[First Reprint]

ASSEMBLY, No. 817

STATE OF NEW JERSEY

221st LEGISLATURE

PRE-FILED FOR INTRODUCTION IN THE 2024 SESSION

Sponsored by:

Assemblyman  GREGORY P. MCGUCKIN

District 10 (Monmouth and Ocean)

Assemblyman  PAUL KANITRA

District 10 (Monmouth and Ocean)

Assemblywoman  TENNILLE R. MCCOY

District 14 (Mercer and Middlesex)

Co-Sponsored by:

Assemblyman Scharfenberger

SYNOPSIS

     Requires public institution of higher education to establish plans concerning cyber security and prevention of cyber attacks.

CURRENT VERSION OF TEXT

     As reported by the Assembly Higher Education Committee on February 22, 2024, with amendments.

An Act concerning higher education cyber security and supplementing Title 18A of the New Jersey Statutes.

     Be It Enacted by the Senate and General Assembly of the State of New Jersey:

     ¹1.   As used in this act:

     "Cyber attack" means unauthorized access to electronic files, media, or data containing personal information that compromises the security, confidentiality, or integrity of personal information when access to the personal information has not been secured by encryption or any other method or technology that renders the personal information unreadable or unusable.  Good faith acquisition of personal information by an employee or agent of the public institution of higher education for a legitimate purpose, or for a purpose authorized under State or federal law, shall not constitute a cyber attack, provided that the personal information is not used for a purpose unrelated to the public institution of higher education or subject to further unauthorized disclosure. 

     "Personal information" means an individual's first name or first initial and last name linked with any one or more of the following data elements:

     (1) Social Security number;

     (2) driver's license number or State non-driver identification card number;

     (3) account number or credit or debit card number, in combination with any required security code, access code, or password that would permit access to an individual's financial account; or

     (4) user name, email address, or any other account holder identifying information, in combination with any password or security question and answer that would permit access to an online account, including an account issued by a public institution of higher education.

     Personal information shall not include publicly available information that is lawfully made available to the general public from federal, State, or local government records, or widely distributed media. Personal information shall include dissociated data that, if linked, would constitute personal information, if the means to link the dissociated data were accessed in connection with access to the dissociated data.

     "Phishing" means attempts to fraudulently acquire an individual's personal information by masquerading as a trustworthy business or entity by means of a web page, electronic mail message, or otherwise through the use of the Internet to solicit, request, or take any action to induce another person to provide personal information by representing oneself, either directly or by implication, to be a business or entity without the authority or approval of that business or entity.¹

     ¹[1.] 2.¹   a.   A public institution of higher education shall establish plans and procedures to enhance cyber security and prevent cyber attacks against the institution's information technology systems.  The plans and procedures, at a minimum, shall address: system monitoring to identify potential cyber security risks and vulnerabilities; cyber threat assessment; techniques for mitigating risk and preventing cyber breaches; and response and recovery for cyber security incidents.

     b.    In developing its cyber security plans and procedures, an institution of higher education may consult with the New Jersey Cybersecurity and Communications Integration Cell, established pursuant to Executive Order No. 178 (2015) in the New Jersey Office of Homeland Security and Preparedness, regarding information and best practices on cyber security and data protection.

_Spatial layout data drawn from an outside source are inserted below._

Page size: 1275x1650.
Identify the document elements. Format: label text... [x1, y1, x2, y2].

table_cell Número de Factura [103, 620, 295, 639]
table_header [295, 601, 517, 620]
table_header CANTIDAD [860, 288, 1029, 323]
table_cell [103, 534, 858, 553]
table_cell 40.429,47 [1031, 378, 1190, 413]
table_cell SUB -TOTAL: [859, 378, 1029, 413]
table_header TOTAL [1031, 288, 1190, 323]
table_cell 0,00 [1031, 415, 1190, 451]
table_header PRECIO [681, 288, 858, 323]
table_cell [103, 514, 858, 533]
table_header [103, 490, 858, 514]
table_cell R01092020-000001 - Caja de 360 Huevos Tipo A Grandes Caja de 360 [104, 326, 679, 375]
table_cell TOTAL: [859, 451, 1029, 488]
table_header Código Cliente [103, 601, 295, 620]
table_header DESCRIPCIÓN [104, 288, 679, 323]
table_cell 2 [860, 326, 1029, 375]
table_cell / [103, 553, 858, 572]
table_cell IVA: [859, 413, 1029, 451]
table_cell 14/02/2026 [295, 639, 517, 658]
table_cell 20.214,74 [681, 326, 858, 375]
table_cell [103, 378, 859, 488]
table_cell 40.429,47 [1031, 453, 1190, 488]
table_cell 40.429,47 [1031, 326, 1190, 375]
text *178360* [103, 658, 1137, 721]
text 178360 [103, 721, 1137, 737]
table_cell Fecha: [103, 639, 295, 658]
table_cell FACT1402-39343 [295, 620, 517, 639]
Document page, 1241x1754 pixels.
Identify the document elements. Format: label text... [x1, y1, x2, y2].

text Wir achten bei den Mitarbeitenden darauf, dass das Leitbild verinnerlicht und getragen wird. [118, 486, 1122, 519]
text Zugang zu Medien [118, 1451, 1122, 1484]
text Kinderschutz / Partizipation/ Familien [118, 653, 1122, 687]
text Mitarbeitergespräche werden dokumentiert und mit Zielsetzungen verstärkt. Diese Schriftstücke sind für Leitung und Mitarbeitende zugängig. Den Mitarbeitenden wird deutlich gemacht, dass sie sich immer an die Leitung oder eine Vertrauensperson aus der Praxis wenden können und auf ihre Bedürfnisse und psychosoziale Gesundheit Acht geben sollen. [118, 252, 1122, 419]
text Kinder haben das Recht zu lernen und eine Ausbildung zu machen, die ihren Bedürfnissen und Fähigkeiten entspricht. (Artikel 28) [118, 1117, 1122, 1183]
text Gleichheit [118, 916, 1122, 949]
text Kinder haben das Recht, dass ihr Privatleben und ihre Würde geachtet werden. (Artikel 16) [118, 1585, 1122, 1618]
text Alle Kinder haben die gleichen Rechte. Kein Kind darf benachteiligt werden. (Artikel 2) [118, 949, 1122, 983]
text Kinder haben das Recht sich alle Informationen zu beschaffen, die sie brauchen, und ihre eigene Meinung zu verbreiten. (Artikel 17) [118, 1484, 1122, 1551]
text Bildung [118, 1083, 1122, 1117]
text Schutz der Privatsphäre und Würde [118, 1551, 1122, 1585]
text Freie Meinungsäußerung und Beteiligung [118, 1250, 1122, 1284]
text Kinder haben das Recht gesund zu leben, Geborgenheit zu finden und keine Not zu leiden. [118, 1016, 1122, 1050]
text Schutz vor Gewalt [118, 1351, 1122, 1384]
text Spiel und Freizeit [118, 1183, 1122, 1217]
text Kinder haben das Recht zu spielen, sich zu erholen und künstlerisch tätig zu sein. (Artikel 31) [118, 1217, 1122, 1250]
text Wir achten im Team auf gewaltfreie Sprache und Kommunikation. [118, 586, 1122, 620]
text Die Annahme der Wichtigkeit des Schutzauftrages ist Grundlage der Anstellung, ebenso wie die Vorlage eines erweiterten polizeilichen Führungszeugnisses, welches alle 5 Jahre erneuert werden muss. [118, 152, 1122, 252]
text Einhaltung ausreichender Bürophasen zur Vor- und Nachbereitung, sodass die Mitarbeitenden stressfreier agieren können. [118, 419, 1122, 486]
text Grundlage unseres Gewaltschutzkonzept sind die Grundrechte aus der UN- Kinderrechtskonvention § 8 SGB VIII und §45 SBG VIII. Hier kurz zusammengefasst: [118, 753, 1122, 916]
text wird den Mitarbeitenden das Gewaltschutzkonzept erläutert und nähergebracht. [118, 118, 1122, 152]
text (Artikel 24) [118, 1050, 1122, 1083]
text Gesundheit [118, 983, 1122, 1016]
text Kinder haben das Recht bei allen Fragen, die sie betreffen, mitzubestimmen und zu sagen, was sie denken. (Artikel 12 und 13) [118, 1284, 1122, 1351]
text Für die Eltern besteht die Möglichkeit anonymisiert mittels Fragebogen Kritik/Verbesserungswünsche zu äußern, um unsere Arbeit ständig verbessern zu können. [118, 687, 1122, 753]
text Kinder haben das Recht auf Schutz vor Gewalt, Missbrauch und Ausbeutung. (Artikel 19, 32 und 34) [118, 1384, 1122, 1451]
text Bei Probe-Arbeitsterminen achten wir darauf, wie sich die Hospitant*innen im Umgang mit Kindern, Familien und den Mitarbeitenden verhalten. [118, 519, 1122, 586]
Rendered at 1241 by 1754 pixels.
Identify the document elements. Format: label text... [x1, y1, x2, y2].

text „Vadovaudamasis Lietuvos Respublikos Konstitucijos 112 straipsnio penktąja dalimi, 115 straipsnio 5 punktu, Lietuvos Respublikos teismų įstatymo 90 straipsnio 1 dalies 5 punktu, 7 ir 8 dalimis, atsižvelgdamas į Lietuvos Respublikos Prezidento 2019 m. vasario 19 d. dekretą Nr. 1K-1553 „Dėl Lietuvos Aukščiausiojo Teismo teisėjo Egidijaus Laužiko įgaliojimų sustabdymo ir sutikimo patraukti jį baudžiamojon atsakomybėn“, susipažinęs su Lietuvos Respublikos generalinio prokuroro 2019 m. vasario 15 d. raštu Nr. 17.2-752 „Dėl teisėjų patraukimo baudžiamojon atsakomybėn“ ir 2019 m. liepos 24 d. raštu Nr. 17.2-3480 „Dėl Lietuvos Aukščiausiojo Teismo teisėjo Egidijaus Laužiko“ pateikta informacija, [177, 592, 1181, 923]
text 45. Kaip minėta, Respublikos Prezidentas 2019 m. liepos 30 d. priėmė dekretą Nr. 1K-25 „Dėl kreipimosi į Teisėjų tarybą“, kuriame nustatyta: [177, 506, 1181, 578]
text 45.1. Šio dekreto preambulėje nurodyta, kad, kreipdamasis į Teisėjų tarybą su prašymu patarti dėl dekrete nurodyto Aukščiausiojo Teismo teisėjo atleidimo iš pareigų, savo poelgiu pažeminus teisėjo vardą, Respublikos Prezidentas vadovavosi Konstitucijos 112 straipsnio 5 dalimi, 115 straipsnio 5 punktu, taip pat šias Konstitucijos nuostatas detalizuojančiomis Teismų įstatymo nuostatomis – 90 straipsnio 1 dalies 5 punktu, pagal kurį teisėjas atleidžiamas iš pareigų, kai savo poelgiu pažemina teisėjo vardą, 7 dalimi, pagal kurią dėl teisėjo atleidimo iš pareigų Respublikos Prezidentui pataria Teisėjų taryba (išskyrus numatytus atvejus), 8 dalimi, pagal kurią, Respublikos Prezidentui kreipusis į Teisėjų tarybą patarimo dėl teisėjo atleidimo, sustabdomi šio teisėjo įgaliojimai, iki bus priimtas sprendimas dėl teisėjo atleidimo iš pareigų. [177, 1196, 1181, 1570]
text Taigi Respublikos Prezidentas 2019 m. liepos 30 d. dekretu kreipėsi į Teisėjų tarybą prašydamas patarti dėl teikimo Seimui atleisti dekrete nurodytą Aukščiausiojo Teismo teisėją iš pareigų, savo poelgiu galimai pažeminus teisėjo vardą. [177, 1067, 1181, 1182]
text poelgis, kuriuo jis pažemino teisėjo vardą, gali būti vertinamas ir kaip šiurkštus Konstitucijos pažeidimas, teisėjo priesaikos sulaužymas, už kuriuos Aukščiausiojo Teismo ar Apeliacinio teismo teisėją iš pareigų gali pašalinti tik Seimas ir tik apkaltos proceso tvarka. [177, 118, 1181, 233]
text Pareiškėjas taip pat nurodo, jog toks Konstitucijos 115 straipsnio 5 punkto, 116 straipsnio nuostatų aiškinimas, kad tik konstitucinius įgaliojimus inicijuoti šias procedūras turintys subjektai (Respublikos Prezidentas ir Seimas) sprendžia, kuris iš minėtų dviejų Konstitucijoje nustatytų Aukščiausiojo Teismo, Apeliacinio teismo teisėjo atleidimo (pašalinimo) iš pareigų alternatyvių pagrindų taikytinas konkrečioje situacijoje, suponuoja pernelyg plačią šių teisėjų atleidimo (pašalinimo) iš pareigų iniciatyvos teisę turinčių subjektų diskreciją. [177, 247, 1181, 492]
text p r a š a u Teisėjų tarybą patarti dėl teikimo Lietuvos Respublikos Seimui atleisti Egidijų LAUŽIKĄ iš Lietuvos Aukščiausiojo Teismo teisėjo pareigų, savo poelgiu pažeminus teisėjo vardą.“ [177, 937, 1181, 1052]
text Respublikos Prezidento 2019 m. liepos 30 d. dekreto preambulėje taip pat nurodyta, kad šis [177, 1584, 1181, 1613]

     c.     A public institution of higher education shall, as appropriate and on a regular basis, update its cyber security plans and procedures to reflect current technologies and information security techniques.

     d.    A public institution of higher education shall notify the New Jersey Office of Homeland Security and Preparedness of any cyber attack against the institution's information technology systems ¹[within 24 hours of becoming aware of the incident] in a manner consistent with the provisions of P.L.2023, c.19 (C.52:17B-193.2 et seq.). A phishing attempt shall not be considered a cyber attack for the purposes of this subsection¹.

     ¹[2.] 3.¹     This act shall take effect immediately.